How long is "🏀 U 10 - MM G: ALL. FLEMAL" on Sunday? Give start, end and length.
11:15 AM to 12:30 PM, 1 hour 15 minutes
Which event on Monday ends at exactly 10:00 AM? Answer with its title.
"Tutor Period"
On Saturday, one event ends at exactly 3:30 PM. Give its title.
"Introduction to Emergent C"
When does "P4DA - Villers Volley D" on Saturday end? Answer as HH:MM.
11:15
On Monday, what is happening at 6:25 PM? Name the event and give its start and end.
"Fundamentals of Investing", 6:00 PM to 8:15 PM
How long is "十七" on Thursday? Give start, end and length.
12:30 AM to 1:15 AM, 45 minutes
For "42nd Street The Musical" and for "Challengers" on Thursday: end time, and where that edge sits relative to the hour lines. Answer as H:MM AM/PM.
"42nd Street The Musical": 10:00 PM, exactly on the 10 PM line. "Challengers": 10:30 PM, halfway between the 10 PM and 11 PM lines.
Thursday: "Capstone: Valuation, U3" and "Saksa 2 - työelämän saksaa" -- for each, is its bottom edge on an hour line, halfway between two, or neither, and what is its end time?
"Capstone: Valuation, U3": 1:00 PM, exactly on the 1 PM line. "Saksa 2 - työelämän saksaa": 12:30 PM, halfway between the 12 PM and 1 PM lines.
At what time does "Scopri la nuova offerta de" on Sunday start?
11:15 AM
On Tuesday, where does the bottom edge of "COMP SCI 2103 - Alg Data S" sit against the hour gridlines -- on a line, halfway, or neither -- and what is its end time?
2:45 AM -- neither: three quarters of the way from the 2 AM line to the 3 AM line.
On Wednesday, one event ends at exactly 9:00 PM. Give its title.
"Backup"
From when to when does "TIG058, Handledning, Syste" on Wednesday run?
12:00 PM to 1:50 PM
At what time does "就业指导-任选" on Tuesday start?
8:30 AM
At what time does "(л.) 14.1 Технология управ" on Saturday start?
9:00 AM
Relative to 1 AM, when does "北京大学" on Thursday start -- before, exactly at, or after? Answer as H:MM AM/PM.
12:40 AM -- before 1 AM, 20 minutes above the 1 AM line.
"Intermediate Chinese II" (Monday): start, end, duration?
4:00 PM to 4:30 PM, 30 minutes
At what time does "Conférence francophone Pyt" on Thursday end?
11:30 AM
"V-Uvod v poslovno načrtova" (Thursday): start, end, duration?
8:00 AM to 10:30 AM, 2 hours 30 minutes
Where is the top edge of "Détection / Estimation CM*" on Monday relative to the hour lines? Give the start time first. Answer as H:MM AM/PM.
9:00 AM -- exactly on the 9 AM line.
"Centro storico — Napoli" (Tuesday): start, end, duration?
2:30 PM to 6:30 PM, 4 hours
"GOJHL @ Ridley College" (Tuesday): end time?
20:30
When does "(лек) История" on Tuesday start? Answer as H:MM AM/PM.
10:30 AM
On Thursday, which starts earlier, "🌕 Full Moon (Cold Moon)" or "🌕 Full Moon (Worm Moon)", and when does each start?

**Task**:
Can you swap "Saturday" for "Friday" in the records, starting at the line that has "On Saturday, one" and stopping after the line that has "11 PM lines.", and give back only those lines with nothing else changed?

**Exercise response**:
On Friday, one event ends at exactly 3:30 PM. Give its title.
"Introduction to Emergent C"
When does "P4DA - Villers Volley D" on Friday end? Answer as HH:MM.
11:15
On Monday, what is happening at 6:25 PM? Name the event and give its start and end.
"Fundamentals of Investing", 6:00 PM to 8:15 PM
How long is "十七" on Thursday? Give start, end and length.
12:30 AM to 1:15 AM, 45 minutes
For "42nd Street The Musical" and for "Challengers" on Thursday: end time, and where that edge sits relative to the hour lines. Answer as H:MM AM/PM.
"42nd Street The Musical": 10:00 PM, exactly on the 10 PM line. "Challengers": 10:30 PM, halfway between the 10 PM and 11 PM lines.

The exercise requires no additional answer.